Think Bayes

Second Edition

License: Attribution-NonCommercial-ShareAlike 4.0 International (CC BY-NC-SA 4.0)



In [1]:

    
# If we're running on Colab, install empiricaldist
# https://pypi.org/project/empiricaldist/

import sys
IN_COLAB = 'google.colab' in sys.modules

if IN_COLAB:
    !pip install empiricaldist



In [2]:

    
import numpy as np
import pandas as pd
import matplotlib.pyplot as plt

from empiricaldist import Pmf
from utils import decorate

The Beta distribution

The Beta distribution is a conjugate prior for the binomial likelihood function, which means that if you start with a Beta distribution and update with a binomial likelihood, the posterior is also Beta.

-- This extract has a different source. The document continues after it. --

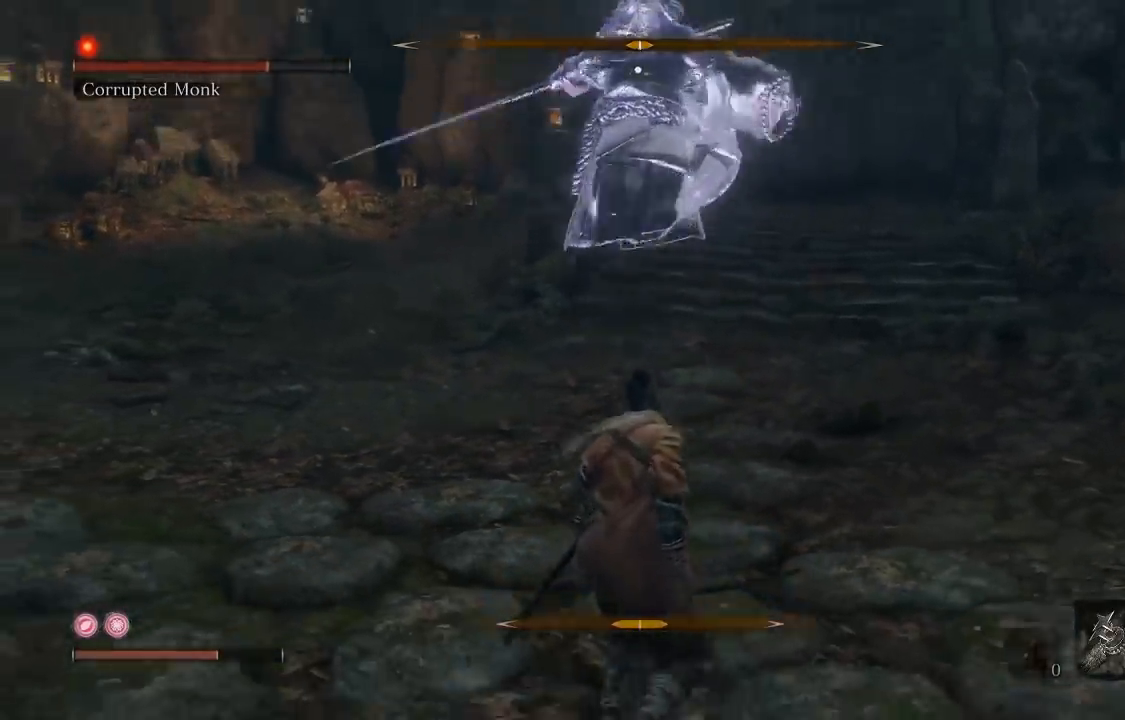
{"buttons": [], "left_stick": "up-left", "right_stick": "center", "events": [[300, "left_stick", "down-left"], [433, "left_stick", "up-left"]]}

Also, given the parameters of the prior and the data, we can compute the parameters of the posterior directly. The following class represents a Beta distribution and provides a constant-time Update method.



In [23]:

    
import scipy.stats

class Beta:
    """Represents a Beta distribution.

    See http://en.wikipedia.org/wiki/Beta_distribution
    """
    def __init__(self, alpha=1, beta=1):
        """Initializes a Beta distribution."""
        self.alpha = alpha
        self.beta = beta

    def update(self, data):
        """Updates a Beta distribution.

        data: pair of int (heads, tails)
        """
        heads, tails = data
        self.alpha += heads
        self.beta += tails

    def mean(self):
        """Computes the mean of this distribution."""
        return self.alpha / (self.alpha + self.beta)

    def mode(self):
        """Computes the value with maximum a posteori probability."""
        a = self.alpha - 1
        b = self.beta - 1
        return a / (a + b)

    def random(self):
        """Generates a random variate from this distribution."""
        return random.betavariate(self.alpha, self.beta)

    def sample(self, n):
        """Generates a random sample from this distribution.

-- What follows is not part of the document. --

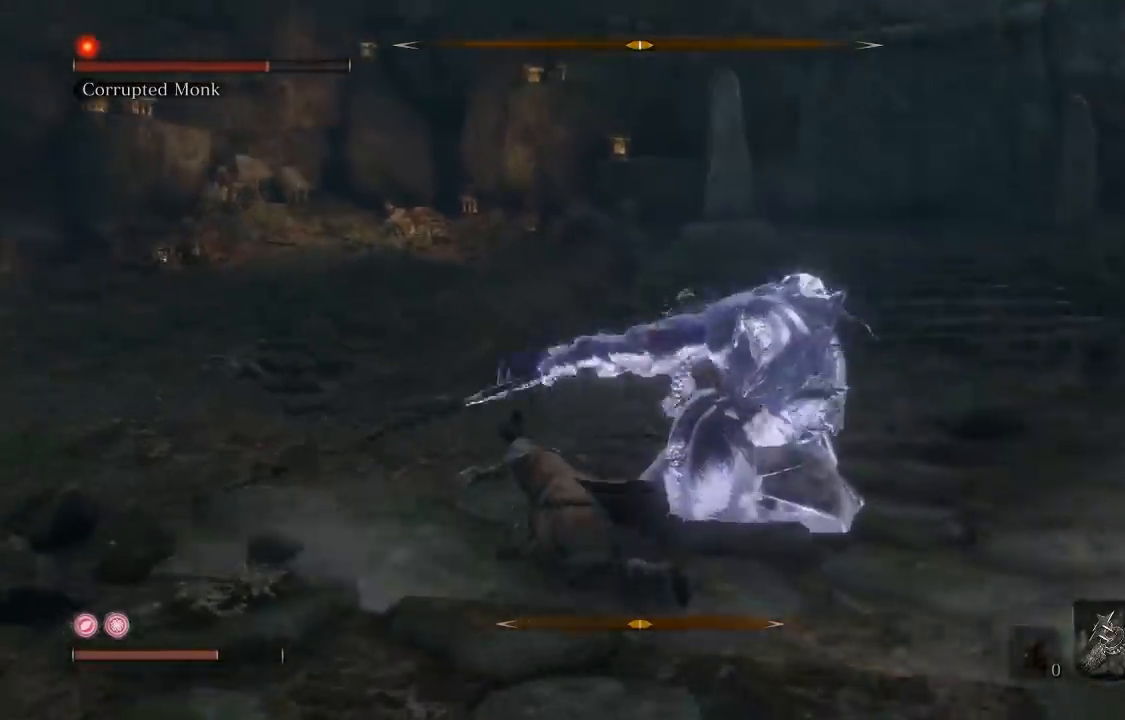
{"buttons": [], "left_stick": "up-left", "right_stick": "center", "events": [[50, "R3", "up"], [50, "right_stick", "right"], [150, "left_stick", "up"], [483, "left_stick", "up-left"], [500, "right_stick", "center"]]}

        n: int sample size
        """
        size = n,
        return np.random.beta(self.alpha, self.beta, size)

    def eval_pdf(self, qs):
        """Evaluates the PDF at qs."""
        return scipy.stats.beta.pdf(qs, self.alpha, self.beta)
    
    def eval_cdf(self, qs):
        """Evaluates the CDF at qs."""
        return scipy.stats.beta.cdf(qs, self.alpha, self.beta)
    
    def quantile(self, ps):
        """Returns the given percentiles from this distribution.

        ps: scalar, array, or list of [0-1]
        """
        return scipy.stats.beta.ppf(qs, self.alpha, self.beta)

    def make_pmf(self, num=101):
        """Returns a Pmf of this distribution.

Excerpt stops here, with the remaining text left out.